In a rapid-fire talk illustrated with a PowerPoint presentation, Neely said Lodi Unified faces numerous challenges but nonetheless is innovating and pushing academic progress. Included in his talk:
- The district will sell advertising to help increase revenues, perhaps through banners in gyms or stadiums or on the district website.
“It is a way to bring in more money,” he said in a short interview after the presentation. “We’re still in the early stages with it.”
- Rosetta Stone, a popular software program for learning foreign languages, is now being adopted to help some Lodi Unified students learn English.
“We’ve decided that all our students need to learn English quickly and well,” Neely said.
Rosetta Stone may also be used as a resource for teaching foreign languages, such as Spanish and German, in Lodi Unified.
- A new school is being set up for special education students who are now going to private schools. About $1.2 million can be saved by bringing these students to a district-run program, to be housed at the site of Turner School.
- Neely said the district wants to be known as an “education destination” again. He recalled how real estate ads once routinely touted that a home was served by Lodi schools.
“We want that kind of reputation again,” he said.
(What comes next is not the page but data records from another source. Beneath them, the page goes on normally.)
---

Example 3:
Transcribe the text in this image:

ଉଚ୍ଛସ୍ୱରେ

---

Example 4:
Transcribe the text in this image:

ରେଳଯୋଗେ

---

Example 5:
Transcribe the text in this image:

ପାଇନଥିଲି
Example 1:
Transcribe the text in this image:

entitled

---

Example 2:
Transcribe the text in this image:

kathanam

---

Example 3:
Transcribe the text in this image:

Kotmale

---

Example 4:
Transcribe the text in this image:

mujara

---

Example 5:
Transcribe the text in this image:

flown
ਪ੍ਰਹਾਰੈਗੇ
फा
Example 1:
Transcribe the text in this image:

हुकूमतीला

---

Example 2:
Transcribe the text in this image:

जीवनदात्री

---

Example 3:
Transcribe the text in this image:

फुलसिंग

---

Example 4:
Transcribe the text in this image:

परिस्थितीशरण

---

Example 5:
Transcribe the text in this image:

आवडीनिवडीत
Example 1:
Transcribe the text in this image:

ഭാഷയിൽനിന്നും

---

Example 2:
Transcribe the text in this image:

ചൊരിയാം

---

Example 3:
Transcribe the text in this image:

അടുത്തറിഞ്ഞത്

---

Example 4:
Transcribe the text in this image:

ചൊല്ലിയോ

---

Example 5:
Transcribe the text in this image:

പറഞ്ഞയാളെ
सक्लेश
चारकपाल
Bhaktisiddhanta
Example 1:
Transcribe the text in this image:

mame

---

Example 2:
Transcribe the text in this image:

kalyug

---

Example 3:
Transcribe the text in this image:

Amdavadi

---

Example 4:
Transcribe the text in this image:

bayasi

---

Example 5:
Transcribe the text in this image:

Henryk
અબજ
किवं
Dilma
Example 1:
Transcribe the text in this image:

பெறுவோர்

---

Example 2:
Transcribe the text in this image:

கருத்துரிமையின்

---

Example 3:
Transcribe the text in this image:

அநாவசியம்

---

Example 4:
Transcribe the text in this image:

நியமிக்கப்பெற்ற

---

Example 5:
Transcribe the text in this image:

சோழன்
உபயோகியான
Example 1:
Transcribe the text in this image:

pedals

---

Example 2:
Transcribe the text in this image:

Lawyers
- Students who have been expelled in years past have left the district, along with the state dollars for their education. Now the district wants to expand a school, the Katnich Academy, to keep those students — and dollars — in the district. If it is a success, the campus could attract students from other districts, too.
- Online learning programs are allowing the district to attract new students — and new money.
“Are we going after students from other districts? Yes, we are,” Neely said.
He said the district has suffered dramatic and ongoing budget cuts. The state continues to postpone payments, requiring the district to borrow in the meantime to pay its bills. Last year, the district paid $450,000 in interest to borrow money until the state money becomes available.
To make ends meet, the district has reduced personnel expenses and increased its use of technology, including installing of solar systems and other energy-saving measures.
After outlining the cuts, he said the district is determined to not be hobbled by the fiscal challenges.
“This not our problem,” he said. “This is our situation, and we are adjusting to it and responding to it.”
Neely had a diverse career in the military and private industry before becoming a teacher and then joining the school board.
Being board president, he said, is richly satisfying.
“This is the best job I’ve ever had,” he said. “This one beats them all.”